Kisruh Bupati Kuker, Mendagri Panggil Gubernur Kaltim
Jumat, 17 Des 2004 11:01 WIB
Jakarta - Menteri Dalam Negeri (Mendagri) M Ma'ruf memanggil Gubernur Kalimatan Timur (Kaltim) Suwarna Abdul Fatah dan pejabat bupati Kutai Kertanegara (Kuker) Awang Darma Bhakti menyusul polemik pemberhentian Bupati Syaukani.Rombongan Gubernur dan Bupati tiba di Depdagri, Jl. Medan Merdeka Barat, pukul 07.00 WIB, Jumat (17/12/2004).

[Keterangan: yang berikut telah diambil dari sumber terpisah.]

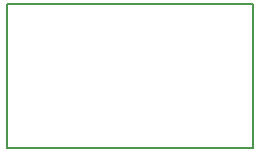
<source format=gm1>
G04 #@! TF.FileFunction,Profile,NP*
%FSLAX46Y46*%
G04 Gerber Fmt 4.6, Leading zero omitted, Abs format (unit mm)*
G04 Created by KiCad (PCBNEW 4.0.2-stable) date Monday, December 26, 2016 'PMt' 06:26:59 PM*
%MOMM*%
G01*
G04 APERTURE LIST*
%ADD10C,0.100000*%
%ADD11C,0.150000*%
G04 APERTURE END LIST*
D10*
D11*
X164592000Y-105664000D02*
X143764000Y-105664000D01*
X164592000Y-117856000D02*
X164592000Y-105664000D01*
X143764000Y-117856000D02*
X164592000Y-117856000D01*
X143764000Y-105664000D02*
X143764000Y-117856000D01*
M02*

</source>
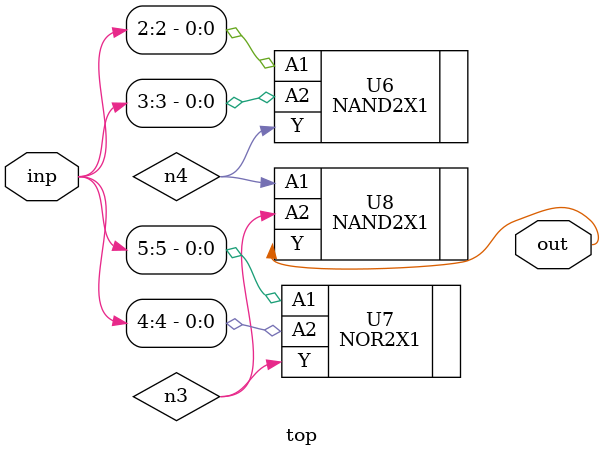
<source format=sv>


module top ( inp, out );
  input [5:0] inp;
  output out;
  wire   n3, n4;

  NAND2X1 U6 ( .A1(inp[2]), .A2(inp[3]), .Y(n4) );
  NOR2X1 U7 ( .A1(inp[5]), .A2(inp[4]), .Y(n3) );
  NAND2X1 U8 ( .A1(n4), .A2(n3), .Y(out) );
endmodule


</source>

Rombongan Gubernur dan Bupati itu kemudian melakukan pertemuan dengan Mendagri di lantai II Depdagri.Hingga kini belum ada keterangan resmi tentang pertemuan tersebut. Namun dari data yang terkumpul, Gubernur dan bupati itu diundang Mendagri untuk mendengarkan penjelasan mengenai Pemilihan Kepala Daerah (Pilkada) langsung dan kedudukan bupati.Tak berapa lama setelah kedatangan Gubernur dan Bupati, sejumlah tokoh Kalimantan Timur lainnya juga tiba di Depdagri. Mereka yakni Ketua DPRD Kaltim Bachtiar Effendi, Kerabat keraton Kutai Ridwan Syah, Ketua Persekutuan Dayak Kalimantan Samuel Juku. Selain mereka datang juga 25 orang yang menamakan diri Forum Komunikasi Persaudaraan Antar masyarakat Kaltim. Forum itu beranggotakan tokoh-tokoh etnis Kalimantan Timur. Salah satu tokoh forum itu mengaku mereka ingin menjadi penengah polemik bupati Kuker. "Kita datang untuk mencari solusi atau menjadi penengah. Kita ingin mempertemukan gubernur, bupati, DPRD dan tokoh masyarakat untuk menyelesaiakan permasalahan di Kuker," kata ABCD Joka, salah seorang tokoh Forum Komunikasi Persaudaraan Antar Masyarakat Kaltim. Mendagri menemui para rombongan itu secara bergantian. Rencananya rombongan gubernur dan bupati akan dipertemukan dengan rombongan tokoh masyarakat Kaltim tersebut.Sementara itu di depan Depdagri, 20 orang memakai baju adat Kaltim melakukan aksi protes atas pemberhentian Syaukani. Mereka menuntut agar SK penunjukan Awang menggantikan Syaukani dicabut."Sebelum SK dicabut maka kami tidak akan selesai mogok. Bupati kami adalah Syaukani," protes mereka dalam orasinya.